Excerpted text |
- - - -

Professor Asao Inoue (Arizona State University) will give this year’s WAC keynote workshop: “Labor-Based Grading and Responses to Student Writing as Antiracist Practices.”

Date: Tuesday, Aug. 22
Time: 1-3 p.m.

Attend the session on Zoom

This faculty workshop focuses on labor-based grading as an antiracist classroom assessment practice for faculty across disciplines who teach WI courses. Prof. Inoue will begin by briefly offering an ecological theory of assessment (i.e. classroom assessment as a complex system) that frames and explains the ways in which labor-based grading can be an antiracist classroom practice. Such a theory offers designable elements for teachers to explicitly create antiracist assessment practices in classrooms. Participants will engage in an activity that introduces students to labor-based grading in classrooms. The final portion of the workshop will engage participants in some reflective exercises and discussions that center on this question: How might your responses to student writing, its purposes, goals, and methods, change in a gradeless classroom? The workshop will end with a short Q&A period and offer all participants a handout of resources.

- - - -

Dataset |
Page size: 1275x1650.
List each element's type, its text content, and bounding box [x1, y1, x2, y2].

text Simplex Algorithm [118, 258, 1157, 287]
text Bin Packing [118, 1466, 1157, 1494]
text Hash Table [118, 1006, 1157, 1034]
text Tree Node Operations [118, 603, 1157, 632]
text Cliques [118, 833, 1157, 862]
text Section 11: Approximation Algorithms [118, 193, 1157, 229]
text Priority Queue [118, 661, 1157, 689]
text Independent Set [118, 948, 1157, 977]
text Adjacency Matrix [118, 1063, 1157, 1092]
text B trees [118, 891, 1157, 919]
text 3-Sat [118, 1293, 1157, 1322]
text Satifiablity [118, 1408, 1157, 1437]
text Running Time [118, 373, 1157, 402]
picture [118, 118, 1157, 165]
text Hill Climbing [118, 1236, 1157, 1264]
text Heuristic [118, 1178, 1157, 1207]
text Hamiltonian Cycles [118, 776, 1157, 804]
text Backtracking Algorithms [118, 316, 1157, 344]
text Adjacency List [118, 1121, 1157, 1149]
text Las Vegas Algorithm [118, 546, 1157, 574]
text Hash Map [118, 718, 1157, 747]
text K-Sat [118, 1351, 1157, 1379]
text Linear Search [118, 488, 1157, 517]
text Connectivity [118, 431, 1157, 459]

- - - -

What is asked |
(1) According to the announcement of the labor-based grading workshop, what will all participants be given at the end of the session?
(2) Resume the announcement of the labor-based grading workshop from the point at which it stops.

Response list |
(1) A handout of resources.

(2)
About the Keynote Speaker

Asao B. Inoue is professor of rhetoric and composition in the College of Integrative Sciences and Arts at Arizona State University. His research focuses on antiracist and social justice theory and practices in writing assessments. He is the 2019 chair of the Conference on College Composition and Communication (CCCC), and has been a past member of the CCCC Executive Committee and the Executive Board of the Council of Writing Program Administrators. Among his many articles and chapters on writing assessment, race, and racism, his article “Theorizing Failure in U.S. Writing Assessments,” published in Research in the Teaching of English, won the 2014 CWPA Outstanding Scholarship Award. His co-edited collection “Race and Writing Assessment” (2012) won the 2014 NCTE/CCCC Outstanding Book Award for an edited collection. His book, “Antiracist Writing Assessment Ecologies: Teaching and Assessing for a Socially Just Future” (2015) won the 2017 NCTE/CCCC Outstanding Book Award for a monograph and the 2015 CWPA Outstanding Book Award. He also has published the co-edited collection “Writing Assessment, Social Justice, and The Advancement of Opportunity” (2018) and the book “Labor-Based Grading Contracts: Building Equity and Inclusion in the Compassionate Writing Classroom” (2019). All royalties for his newest book, “Above the Well: An Antiracist Literacy Argument from a Boy of Color” (2021), are donated to the Asao and Kelly Inoue Antiracist Teaching Endowment at their alma mater, Oregon State University.